• RECORDED DATA

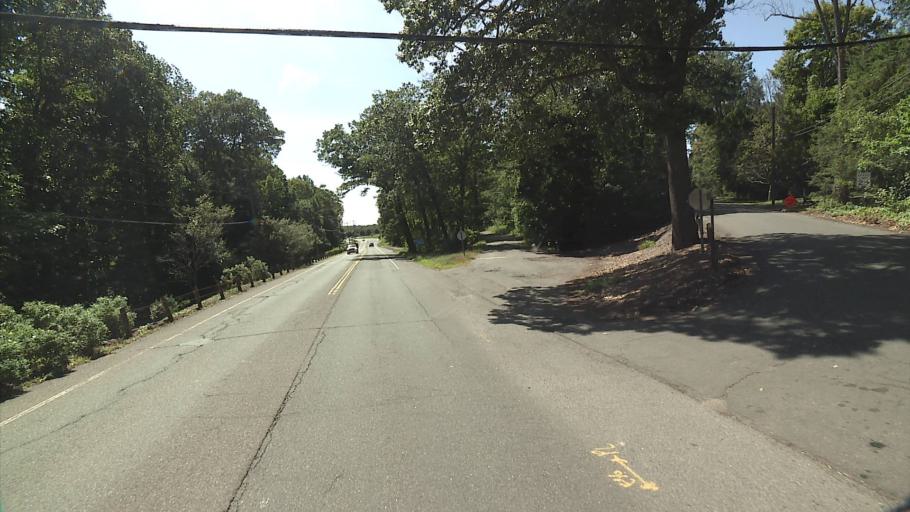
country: US
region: Connecticut
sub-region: New Haven County
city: Middlebury
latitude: 41.5249
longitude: -73.1326
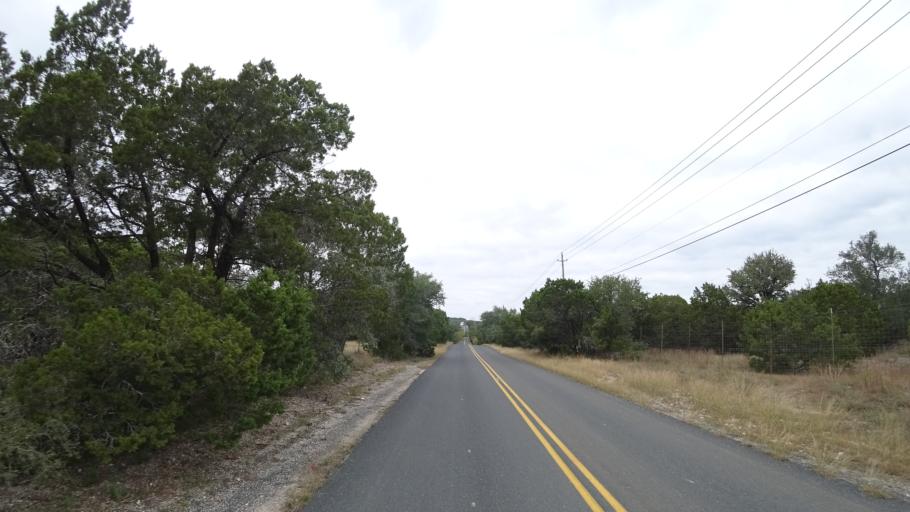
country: US
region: Texas
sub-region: Travis County
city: Lakeway
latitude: 30.3517
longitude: -97.9458
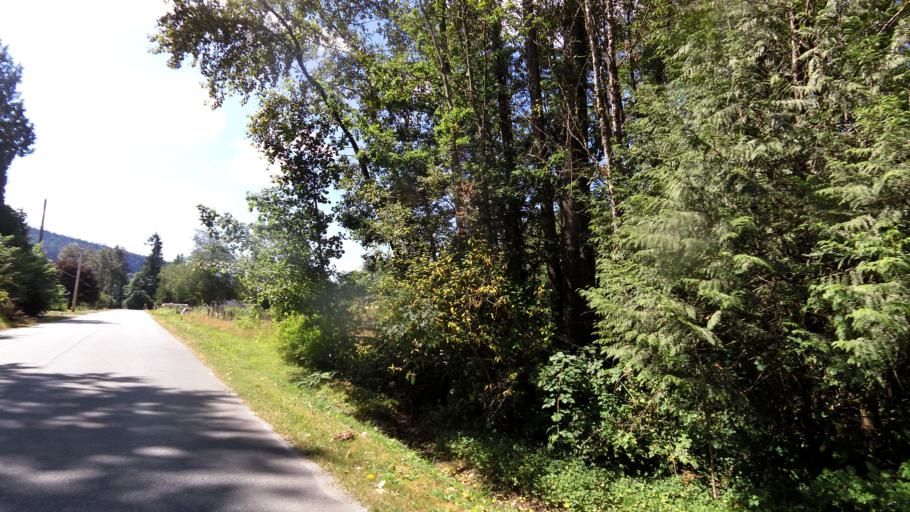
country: CA
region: British Columbia
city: Maple Ridge
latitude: 49.2184
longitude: -122.5237
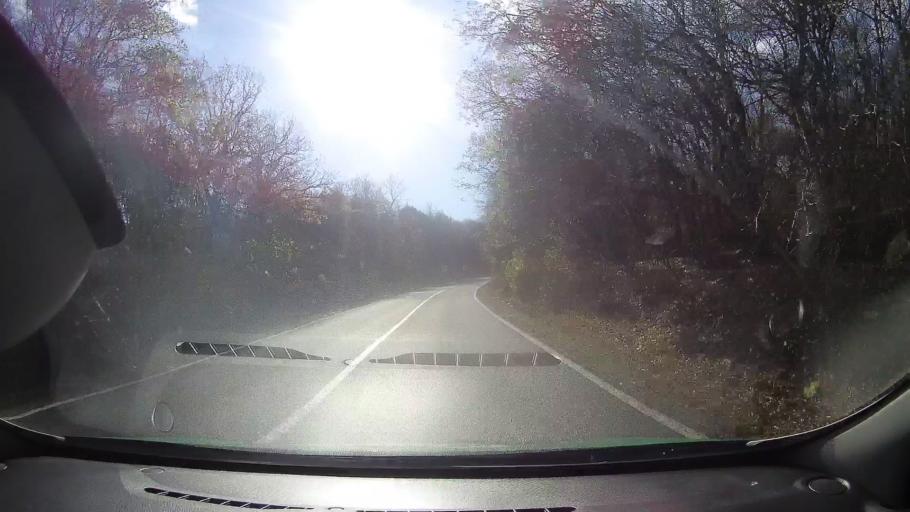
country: RO
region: Tulcea
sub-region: Oras Babadag
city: Babadag
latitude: 44.8430
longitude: 28.6975
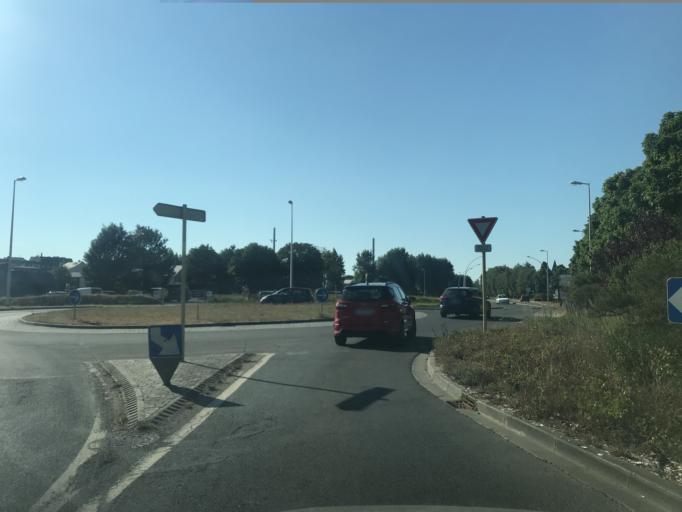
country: FR
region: Lower Normandy
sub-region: Departement du Calvados
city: Trouville-sur-Mer
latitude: 49.3564
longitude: 0.0861
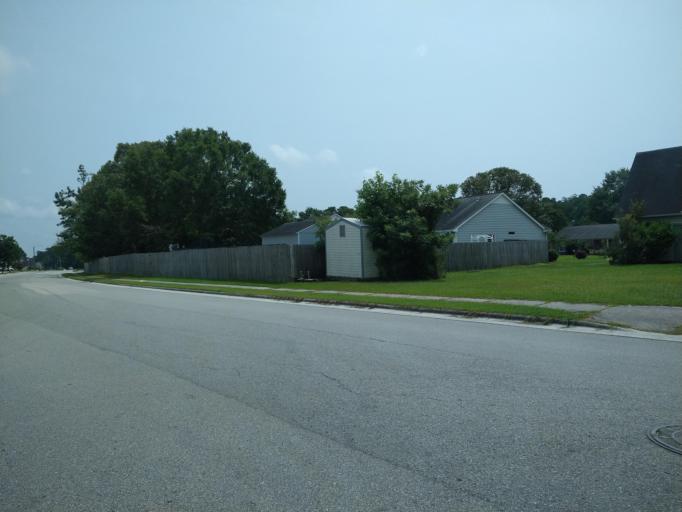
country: US
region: North Carolina
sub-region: Onslow County
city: Pumpkin Center
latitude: 34.7602
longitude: -77.3712
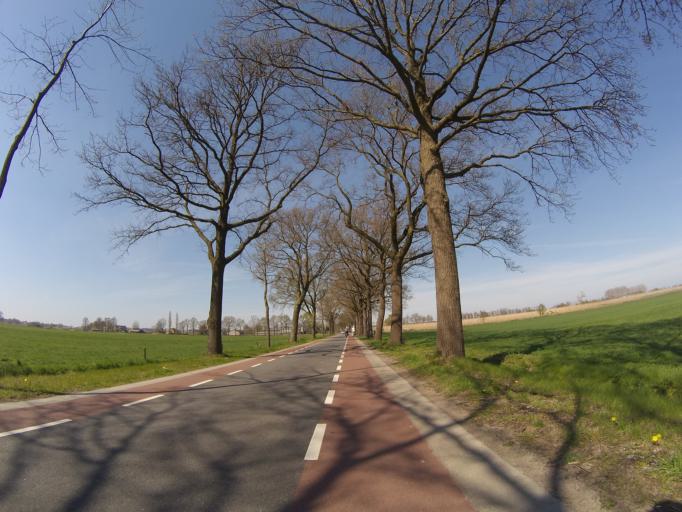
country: NL
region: Utrecht
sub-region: Gemeente Veenendaal
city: Veenendaal
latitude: 52.0055
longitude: 5.6059
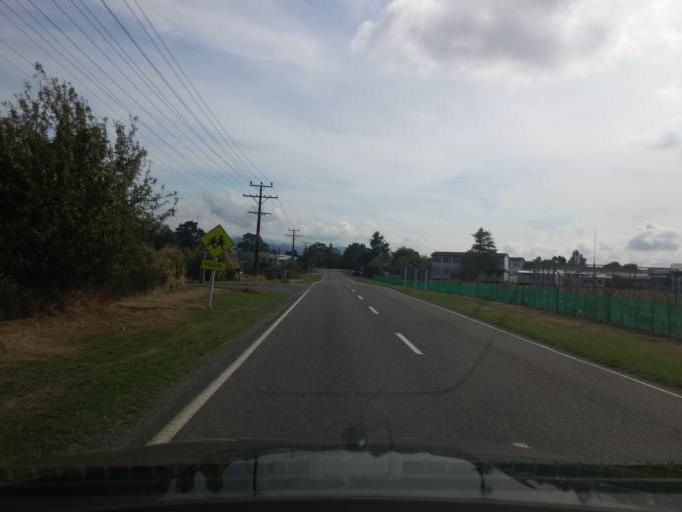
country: NZ
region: Wellington
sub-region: Masterton District
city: Masterton
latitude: -41.0938
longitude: 175.4492
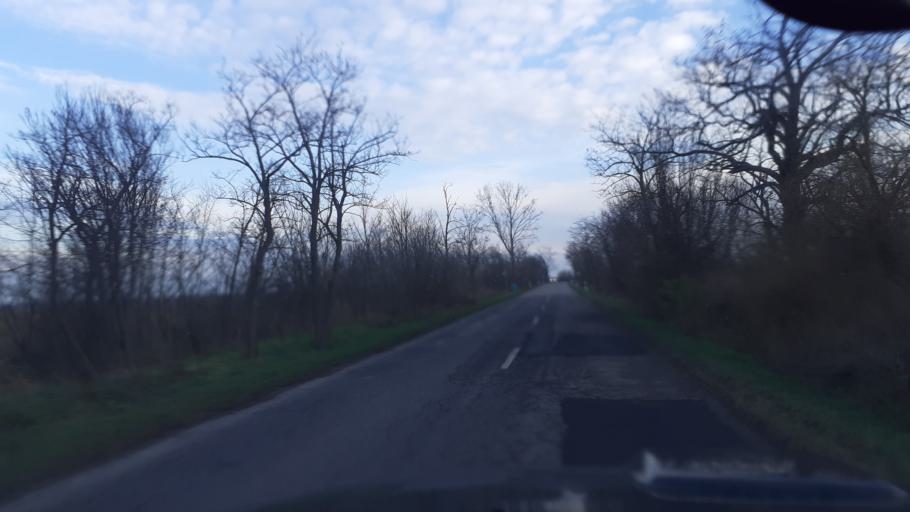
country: HU
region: Bacs-Kiskun
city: Kunszentmiklos
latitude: 46.9732
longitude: 19.1455
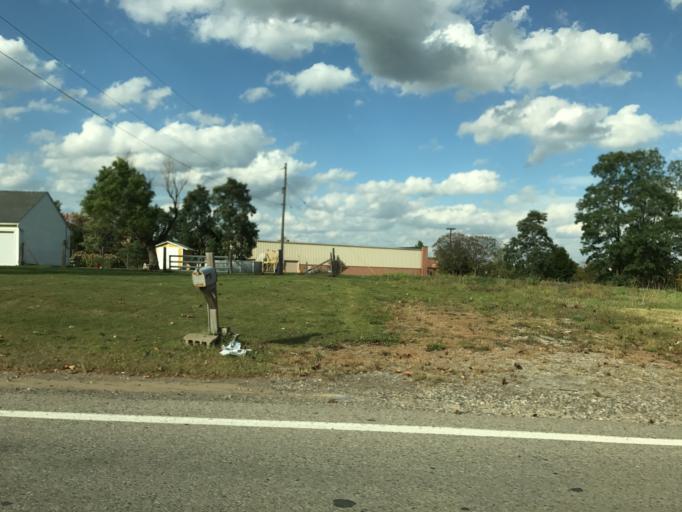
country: US
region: Michigan
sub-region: Oakland County
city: Wixom
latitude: 42.4962
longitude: -83.5444
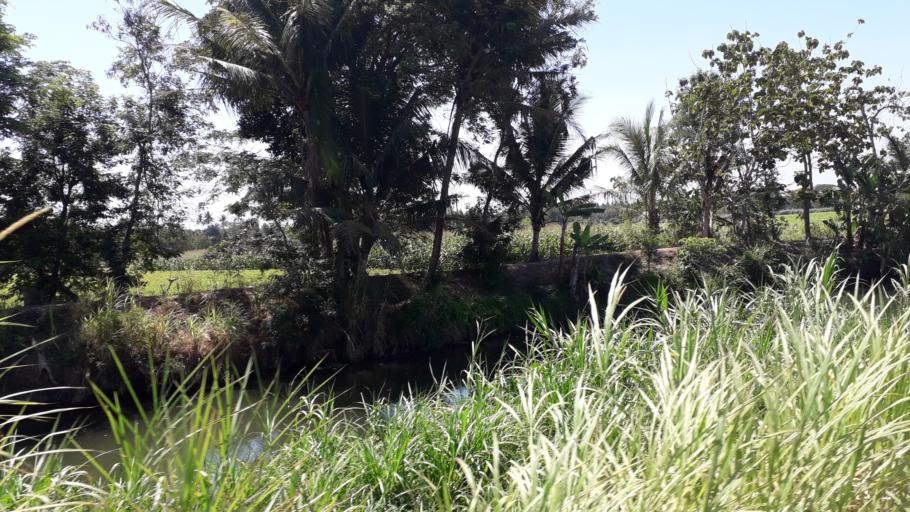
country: ID
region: Daerah Istimewa Yogyakarta
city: Pundong
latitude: -7.9490
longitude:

• WHAT IS REQUIRED
Please write out every row above word for word, leaving out the pictures.

• WORKED ANSWER
country: US
region: Connecticut
sub-region: New Haven County
city: Middlebury
latitude: 41.5249
longitude: -73.1326
country: US
region: Texas
sub-region: Travis County
city: Lakeway
latitude: 30.3517
longitude: -97.9458
country: CA
region: British Columbia
city: Maple Ridge
latitude: 49.2184
longitude: -122.5237
country: RO
region: Tulcea
sub-region: Oras Babadag
city: Babadag
latitude: 44.8430
longitude: 28.6975
country: FR
region: Lower Normandy
sub-region: Departement du Calvados
city: Trouville-sur-Mer
latitude: 49.3564
longitude: 0.0861
country: US
region: North Carolina
sub-region: Onslow County
city: Pumpkin Center
latitude: 34.7602
longitude: -77.3712
country: NL
region: Utrecht
sub-region: Gemeente Veenendaal
city: Veenendaal
latitude: 52.0055
longitude: 5.6059
country: NZ
region: Wellington
sub-region: Masterton District
city: Masterton
latitude: -41.0938
longitude: 175.4492
country: HU
region: Bacs-Kiskun
city: Kunszentmiklos
latitude: 46.9732
longitude: 19.1455
country: US
region: Michigan
sub-region: Oakland County
city: Wixom
latitude: 42.4962
longitude: -83.5444
country: ID
region: Daerah Istimewa Yogyakarta
city: Pundong
latitude: -7.9490
longitude:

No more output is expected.